As a value investor, I remain sceptical about who will benefit the most from the commercialization of Provenge. Will it be the management or long term shareholders? One thing is clear in my mind, those two groups have a bigger margin of safety on their investment than investors who bought their shares after April 14th because they were following the crowd on a hot rising stock.
Quoted from their official description, Dendreon Corporation (NASDAQ: DNDN) is a biotechnology company whose mission is to target cancer and transform lives through the discovery, development and commercialization of novel therapeutics. The Company applies its expertise in antigen identification, engineering and cell processing to produce active cellular immunotherapy product candidates designed to stimulate an immune response. Dendreon is also developing an orally-available small molecule that targets TRPM8 that could be applicable to multiple types of cancer as well as benign prostatic hyperplasia. The Company has its headquarters in Seattle, Washington.
The encouraging news about Provenge boosted the confidence of many investors. Now I don’t know much about the future prospects of that cure but the from the buzz, I know that it gives patients affected with cancer an average 4 months prolongation of the survival of the patients, which is similar to a product that is currently approved by the FDS but Provenge has fewer side effects. What I know now is that the stock price of the company is currently too inflated to ensure a margin of safety on an investment. The only persons who have been able to make a satisfactory profit on the recent rise are long term shareholders and insiders.
What intrigued me are the strange events that have happened since the announcement that sent the stock skyrocketing and they are usually the type of things that send value investors running away from a company like a plague.
Insiders are dumping shares
My first red flag is that management has been dumping their shares for a quick profit.

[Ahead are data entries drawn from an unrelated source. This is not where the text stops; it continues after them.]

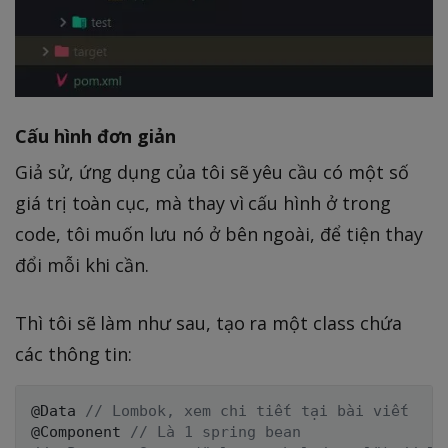
Cấu hình đơn giản
Giả sử, ứng dụng của tôi sẽ yêu cầu có một số
giá trị toàn cục, mà thay vì cấu hình ở trong
code, tôi muốn lưu nó ở bên ngoài, để tiện thay
đổi mỗi khi cần.
Thì tôi sẽ làm như sau, tạo ra một class chứa
các thông tin:
@Data
// Lombok, xem chi tiết tại bài viết
@Component
// Là 1 spring bean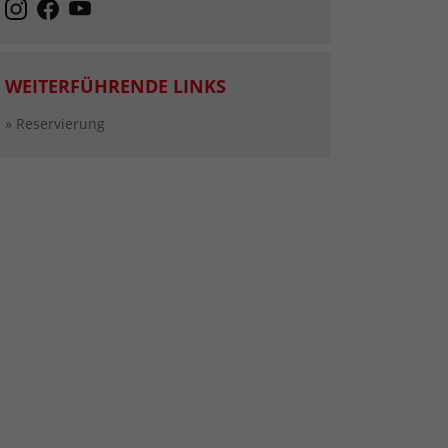
WEITERFÜHRENDE LINKS
» Reservierung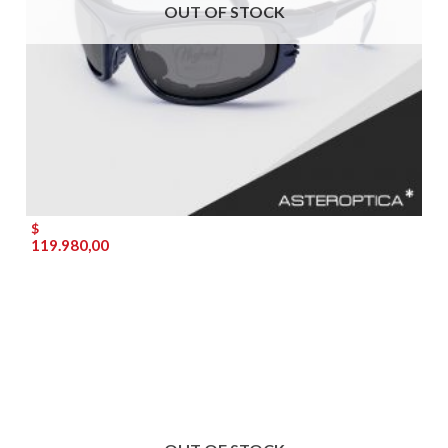
OUT OF STOCK
$
119.980,00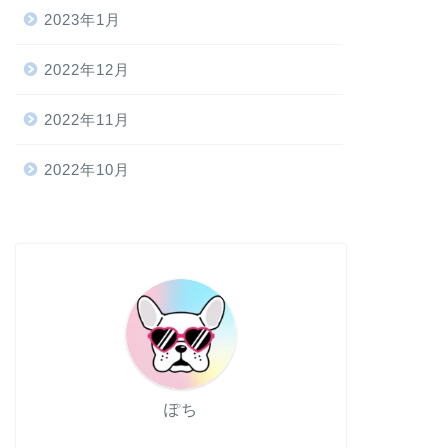
2023年1月
2022年12月
2022年11月
2022年10月
ぽち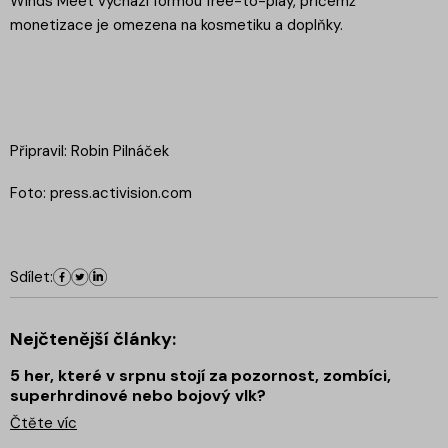
Winds Meet vychází formou free-to-play, přičemž
monetizace je omezena na kosmetiku a doplňky.
Připravil: Robin Pilnáček
Foto: press.activision.com
Sdílet:
Nejčtenější články:
5 her, které v srpnu stojí za pozornost, zombíci,
superhrdinové nebo bojový vlk?
Čtěte víc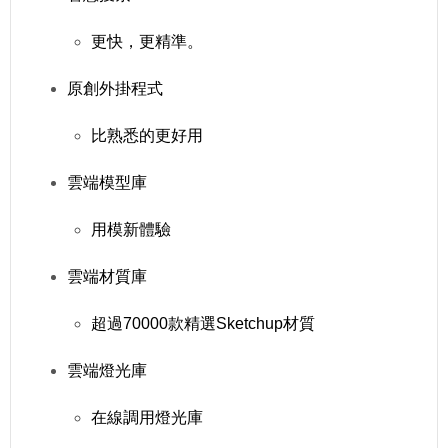
更快，更精準。
原創外掛程式
比熟悉的更好用
雲端模型庫
用模新體驗
雲端材質庫
超過70000款精選Sketchup材質
雲端燈光庫
在線調用燈光庫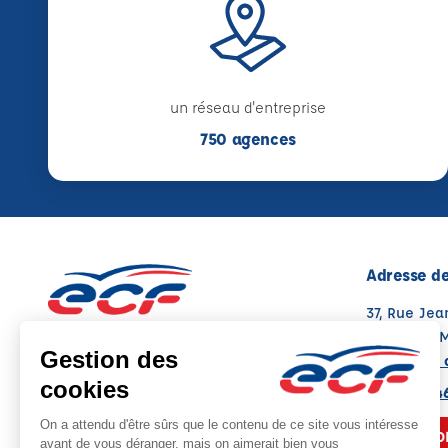
un réseau d'entreprise
750 agences
Adresse de
37, Rue Jea
03600 CO
Voir sur la 
Note : 4.8/5
Moyenne calculée sur 69 avis
04 70 64 4
NOUS CO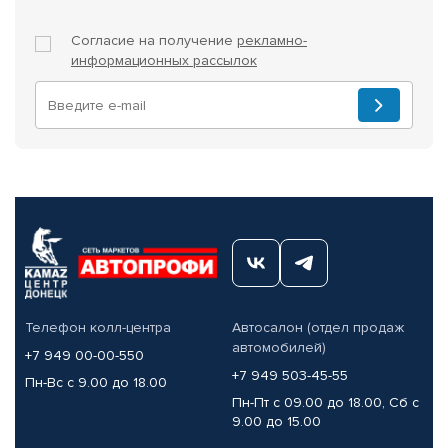
Согласие на получение
рекламно-
информационных рассылок
Телефон колл-центра
Автосалон (отдел продаж
автомобилей)
+7 949 00-00-550
+7 949 503-45-55
Пн-Вс с 9.00 до 18.00
Пн-Пт с 09.00 до 18.00, Сб с
9.00 до 15.00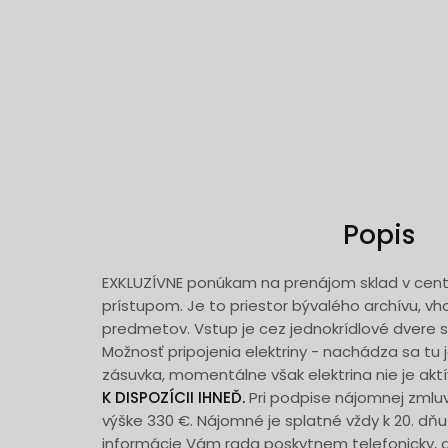
Popis
EXKLUZÍVNE ponúkam na prenájom sklad v cen
prístupom. Je to priestor bývalého archívu, v
predmetov. Vstup je cez jednokrídlové dvere s
Možnosť pripojenia elektriny - nachádza sa tu 
zásuvka, momentálne však elektrina nie je akt
K DISPOZÍCII IHNEĎ.
Pri podpise nájomnej zmlu
výške 330 €. Nájomné je splatné vždy k 20. dňu
informácie Vám rada poskytnem telefonicky, 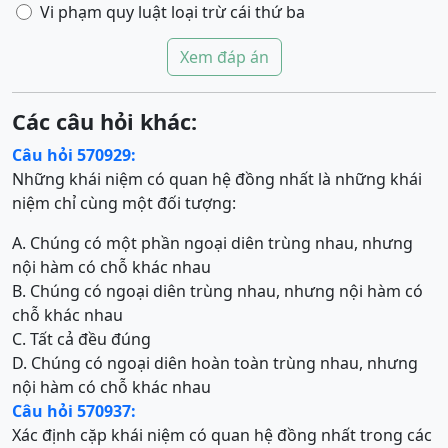
Vi phạm quy luật loại trừ cái thứ ba
Xem đáp án
Các câu hỏi khác:
Câu hỏi 570929:
Những khái niệm có quan hệ đồng nhất là những khái
niệm chỉ cùng một đối tượng:
A. Chúng có một phần ngoại diên trùng nhau, nhưng
nội hàm có chỗ khác nhau
B. Chúng có ngoại diên trùng nhau, nhưng nội hàm có
chỗ khác nhau
C. Tất cả đều đúng
D. Chúng có ngoại diên hoàn toàn trùng nhau, nhưng
nội hàm có chỗ khác nhau
Câu hỏi 570937:
Xác định cặp khái niệm có quan hệ đồng nhất trong các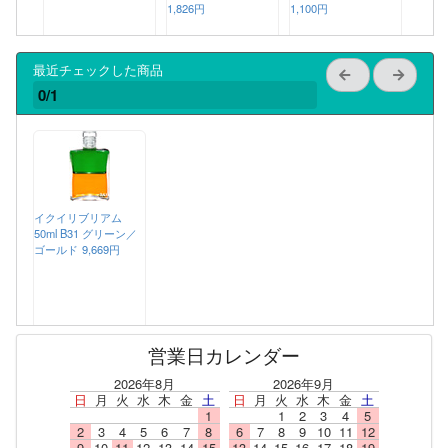
1,826円
1,100円
最近チェックした商品
0/1
イクイリブリアム
50ml B31 グリーン／
ゴールド
9,669円
営業日カレンダー
2026年8月
2026年9月
日
月
火
水
木
金
土
日
月
火
水
木
金
土
1
1
2
3
4
5
2
3
4
5
6
7
8
6
7
8
9
10
11
12
9
10
11
12
13
14
15
13
14
15
16
17
18
19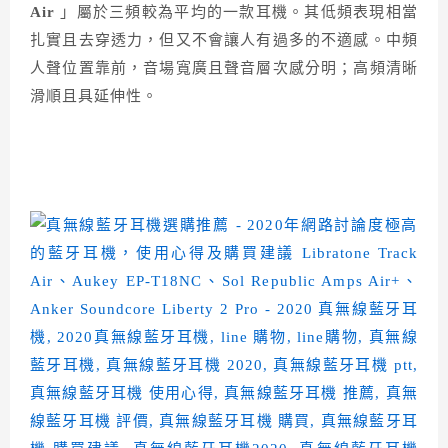
Air
」屬於三頻較為平均的一款耳機。其低頻表現相當
扎實且去穿透力，但又不會讓人有過多的不適感。中頻
人聲位置靠前，音場寬廣且聲音層次感分明；高頻清晰
滑順且具延伸性。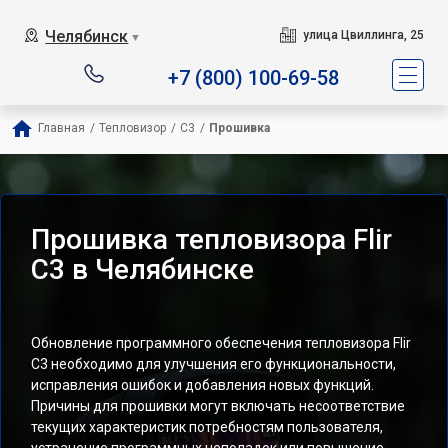
Челябинск
улица Цвиллинга, 25
▼
+7 (800) 100-69-58
Главная
/
Тепловизор
/
С3
/
Прошивка
Прошивка тепловизора Flir
С3 в Челябинске
Обновление программного обеспечения тепловизора Flir
С3 необходимо для улучшения его функциональности,
исправления ошибок и добавления новых функций.
Причины для прошивки могут включать несоответствие
текущих характеристик потребностям пользователя,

For example, since april 17th, Mitchel S. Gold CEO of Dendreon Corp. (NASDAQ: DNDN) has sold over 500000 of his own shares for an average price of about 20$ that he had acquired throughout Q4 2008 and Q1 2009 for less than 5$ a share. That looks like a quick 7 million $ profit on a single good news. He is not the only one, his chief financial officer and many directors took advantage of that price jump, as it can be seen on Reuter’s website. People more courageous will take a look at Dendreon’s SEC filings. Over 337 million shares of Dendreon have changed hands from April 13th to May 8th and the company currently has 98 million shares outstanding, that is way more than enough liquidity to convince someone let go of his shares for over 20$ when they were worth 4$ just three months ago.
The common stock offering
With their stock price in a comfortable position, the management of the company did exactly what anybody would had done in their place: they are issuing more shares, about 11 million of them based from their press release. It is the perfect time for them to do it and they will probably make enough money from it to finance their capital needs and the marketing of Provenge. This will probably dilute the control of some shareholders but, the benefit of increased capital is attractive.
As a value investor, I remain sceptical about who will benefit the most from the commercialization of Provenge. Will it be the management or long term shareholders? One thing is clear in my mind, those two groups have a bigger margin of safety on their investment than investors who bought their shares after April 14th because they were following the crowd on a hot rising stock.
Full Disclosure: The author does not have a position in DNDN.